Über das Ankommen und das Bleiben

Author: 
Ulrike Ernemann
Februar 28, 2024


Erschienen im: Schwäbischen Tagblatt

Am vergangenen Wochenende wurde in der Kirchengemeinde St. Michael in Tübingen die Ausstellung „Hier & Jetzt“ eröffnet. Dabei veranschaulichen eindrucksvolle Fotografien die Erfahrungen geflüchteter Jesidinnen und Jesiden, die in Tübingen eine neue Heimat gefunden haben und die dabei durch das Projekt Passerelle begleitet wurden.

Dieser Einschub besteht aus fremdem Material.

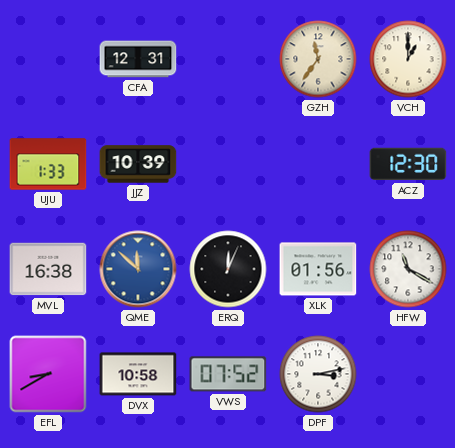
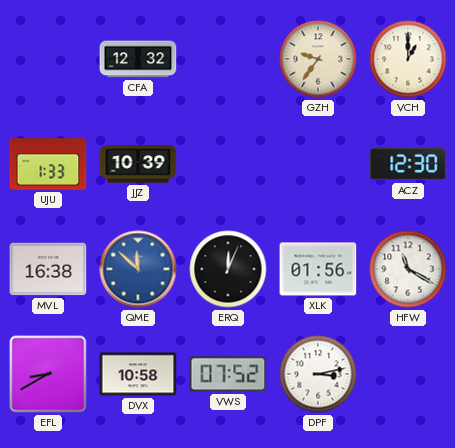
CFA: 12:31 -> 12:32
GZH: 11:36 -> 9:36
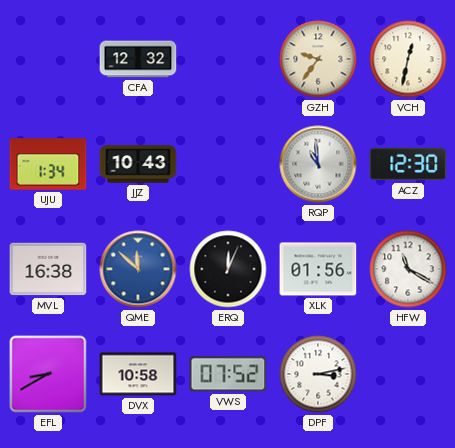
VCH: 1:00 -> 12:32
UJU: 1:33 -> 1:34
JJZ: 10:39 -> 10:43
RQP: none -> 10:59
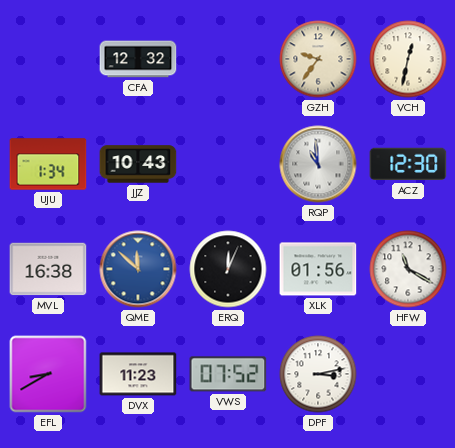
DVX: 10:58 -> 11:23
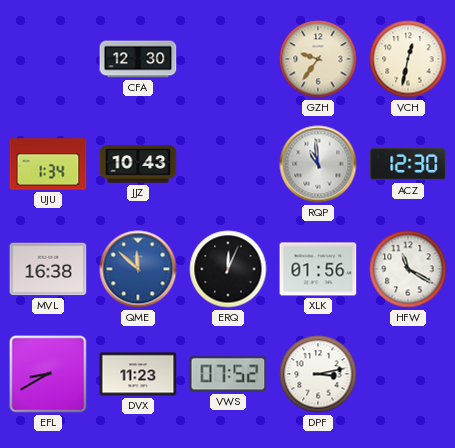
CFA: 12:32 -> 12:30
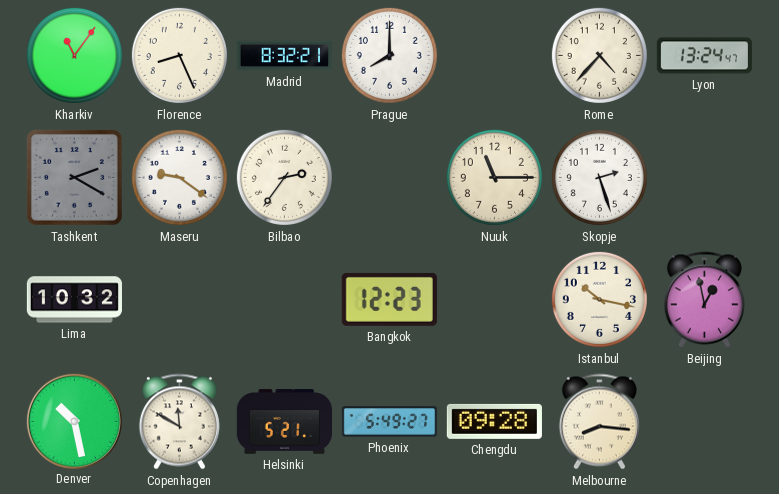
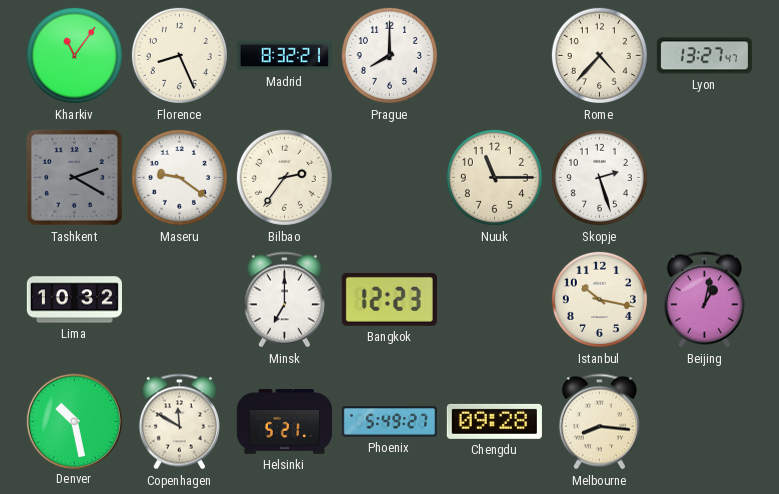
Lyon: 13:24 -> 13:27
Minsk: none -> 7:00
Beijing: 12:58 -> 1:02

Dieses ehrenamtliche Engagement zeichnet die Tübinger Stadtgesellschaft aus und trägt maßgeblich bei zu einem gesellschaftlichen Klima der Offenheit gegenüber Menschen, die berechtigterweise Teil unserer Gesellschaft werden wollen. Dies gilt in gleichem Maße für geflüchtete Menschen aus Kriegs- und Krisengebieten wie für ausländische Mitarbeitende, die sich in unseren Betrieben, Wissenschaftseinrichtungen und Kliniken in das Berufsleben einbringen und die wir als Fachkräfte in unserem Arbeitsmarkt dringend benötigen. Diese Wertschätzung für kulturelle Vielfalt und Internationalität wurde aktuell bei den Demonstrationen gegen rechtsextremes und völkisches Denken anschaulich.

Ist Tübingen damit eine Insel der Glückseligen, die alles richtig macht? Die Antwort auf diese Frage entwickelt sich zwischen „Ankommen“ und „Bleiben“ und hängt davon ab, wie es uns in den verschiedenen gesellschaftlichen und beruflichen Gruppen gelingt, Integration nicht nur in das Arbeitsleben, sondern auch in das alltägliche Leben einer Gemeinschaft zu ermöglichen. Unsere kommunalpolitische Aufgabe als Gemeinderat ist es, Vereine und Gruppen, die als Sportvereine oder Kultureinrichtungen für Vielfalt und Integration einstehen, nach Kräften zu unterstützen. Es ist richtig, dass wir auch im aktuellen Haushalt bei aller Notwendigkeit zu Sparsamkeit hier die erforderlichen Mittel bereitgestellt haben. Zu einem umfassenden Bild gehören dabei auch die Stimmen derjenigen aus den Kommunen, die auf Überforderungssituationen dort hinweisen, wo Kommunen mit ihrer Aufnahmefähigkeit an Grenzen stoßen. Nur wenn auf politischer Ebene diese Grenzen benannt und respektiert werden, wird es gelingen, die Aufnahmebereitschaft in der Breite der Gesellschaft zu erhalten. Als demokratische Parteien sollten wir die anstehenden Europa-Wahlen dazu nutzen, auch dieses mit vielen Emotionen verbundene Thema in einem verantwortungsvollen, politischen Diskurs zu behandeln.